Tom Lee, the Fundstrat founder who now chairs Bitmine, has restated a bullish case for Ethereum, saying Ether can reach $22,000 within the next few years and much higher over the long term — a view he ties to the same forces that led him to tell investors to buy bitcoin in 2017.
The numbers that give that claim impact are plain: Bitmine holds 5.54 million Ether tokens, about 4.6% of the circulating supply and the largest corporate Ethereum treasury in the world. Lee expects Ether to hit $22,000 in the coming years and later to trade in a range he sets at $62,000 to $250,000; he explicitly links the $22,000 figure to his broader $250,000 Bitcoin forecast.

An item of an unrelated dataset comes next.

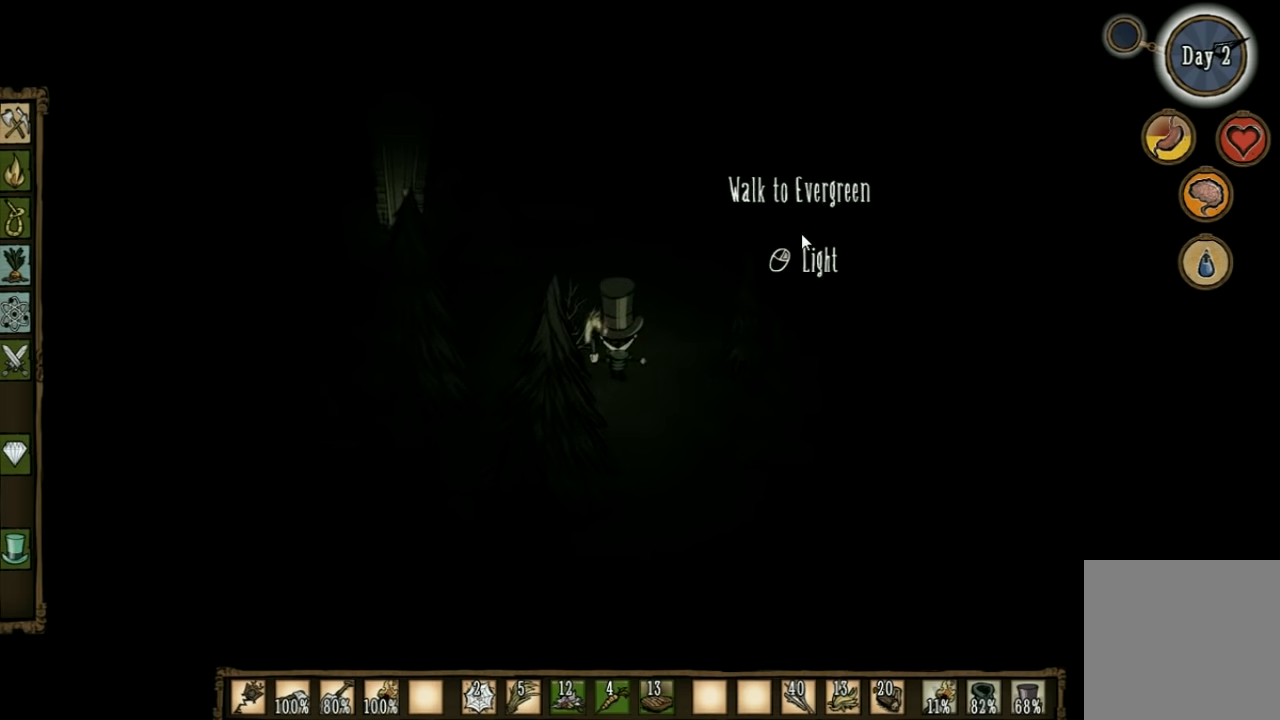
{"keys": ["d", "w"], "events": [[367, "d", "down"]]}
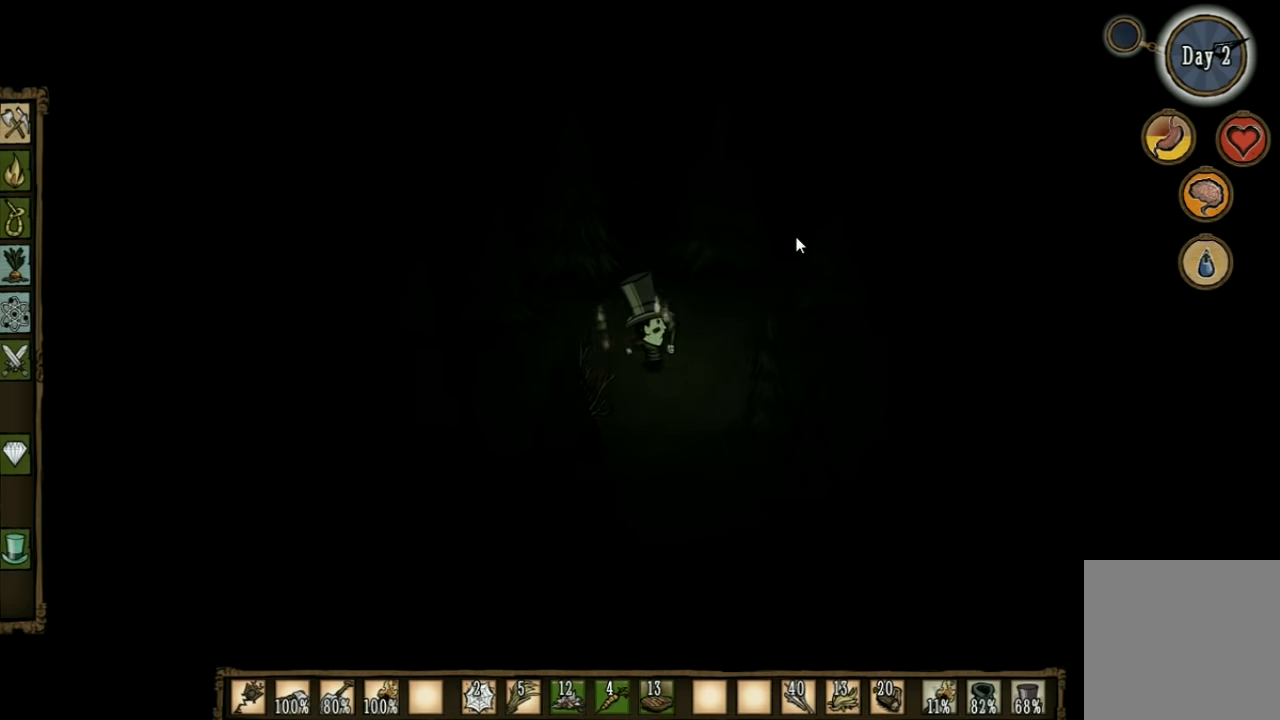
{"keys": ["d", "w"], "events": []}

Lee has a track record of high-profile calls — he advised buying bitcoin when it traded near $2,600 in 2017 and projected $20,000 to $50,000 by 2022, a prediction that preceded bitcoin reaching $20,000. Bitcoin today trades at about $64,000.
Lee began recommending Ethereum in late 2024 and, after his appointment as Bitmine chairman last June, directed the company to build an Ethereum treasury. He has characterized Ether’s selloff over the past year as a "bloodbath buying opportunity," arguing that institutional adoption of blue-chip tokens and the mechanics of Ethereum itself should underwrite future gains.
That mechanics paragraph is short and specific: Ethereum is valued, Lee says, by the activity running on its network — developers, smart contracts and the gas fees those applications produce. The blockchain switched from proof-of-work to proof-of-stake in 2022 in an upgrade called The Merge; Ether can no longer be mined. As of late 2025, the Ethereum ecosystem counted nearly 32,000 active developers, a scale Lee points to when describing the currency’s core utility.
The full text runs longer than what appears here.